MATERIAL PROVIDED section start
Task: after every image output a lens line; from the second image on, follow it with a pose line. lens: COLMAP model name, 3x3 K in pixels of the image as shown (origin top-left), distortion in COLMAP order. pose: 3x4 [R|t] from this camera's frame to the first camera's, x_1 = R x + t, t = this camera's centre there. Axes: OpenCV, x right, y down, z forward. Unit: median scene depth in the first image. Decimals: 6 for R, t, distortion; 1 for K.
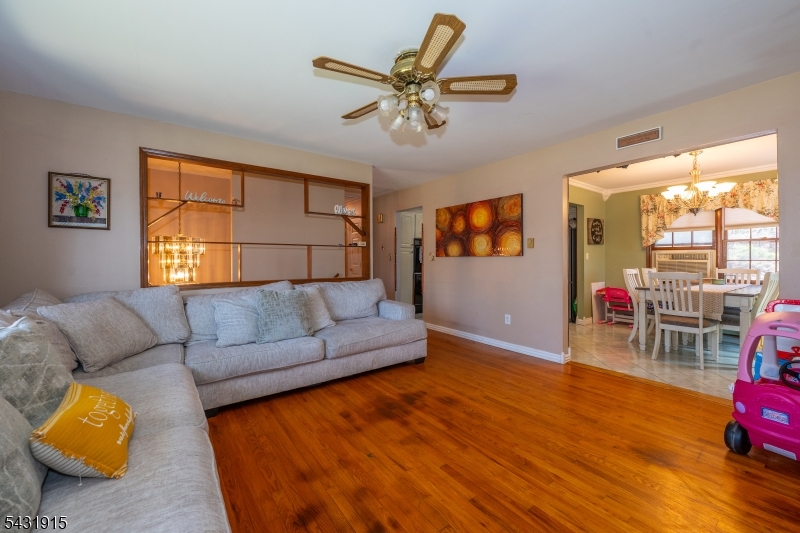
lens RADIAL K [[317.6, 0, 418.0], [0, 317.6, 256.7], [0, 0, 1]] dist [-0.000451, 0.001185]
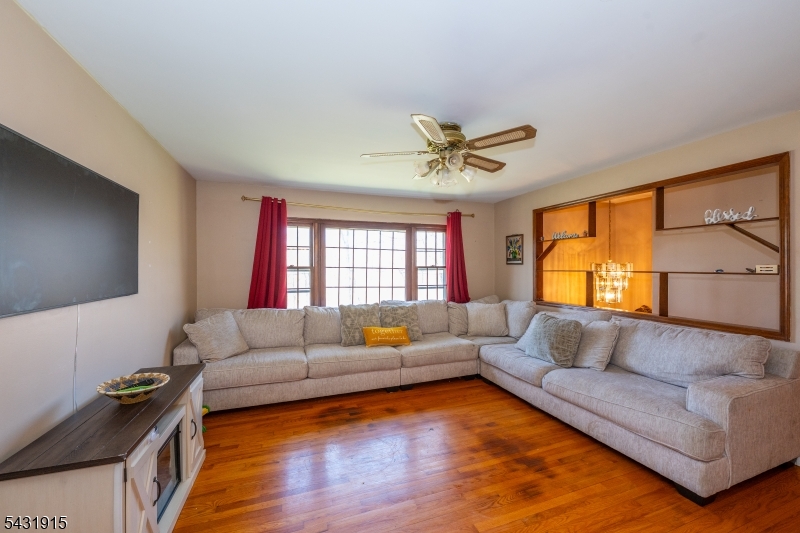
lens RADIAL K [[317.6, 0, 390.9], [0, 317.6, 274.3], [0, 0, 1]] dist [-0.000451, 0.001185]
pose [[-0.326590, 0.029010, -0.944721, 0.884047], [0.008459, 0.999579, 0.027771, -0.087458], [0.945128, 0.001078, -0.326698, 0.912311]]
MATERIAL PROVIDED section end
**TASK OBJECTIVE**
Could you print the data exactly as it appears and keep the pictures out?

**ANSWER SPACE**
Task: after every image output a lens line; from the second image on, follow it with a pose line. lens: COLMAP model name, 3x3 K in pixels of the image as shown (origin top-left), distortion in COLMAP order. pose: 3x4 [R|t] from this camera's frame to the first camera's, x_1 = R x + t, t = this camera's centre there. Axes: OpenCV, x right, y down, z forward. Unit: median scene depth in the first image. Decimals: 6 for R, t, distortion; 1 for K.
lens RADIAL K [[317.6, 0, 418.0], [0, 317.6, 256.7], [0, 0, 1]] dist [-0.000451, 0.001185]
lens RADIAL K [[317.6, 0, 390.9], [0, 317.6, 274.3], [0, 0, 1]] dist [-0.000451, 0.001185]
pose [[-0.326590, 0.029010, -0.944721, 0.884047], [0.008459, 0.999579, 0.027771, -0.087458], [0.945128, 0.001078, -0.326698, 0.912311]]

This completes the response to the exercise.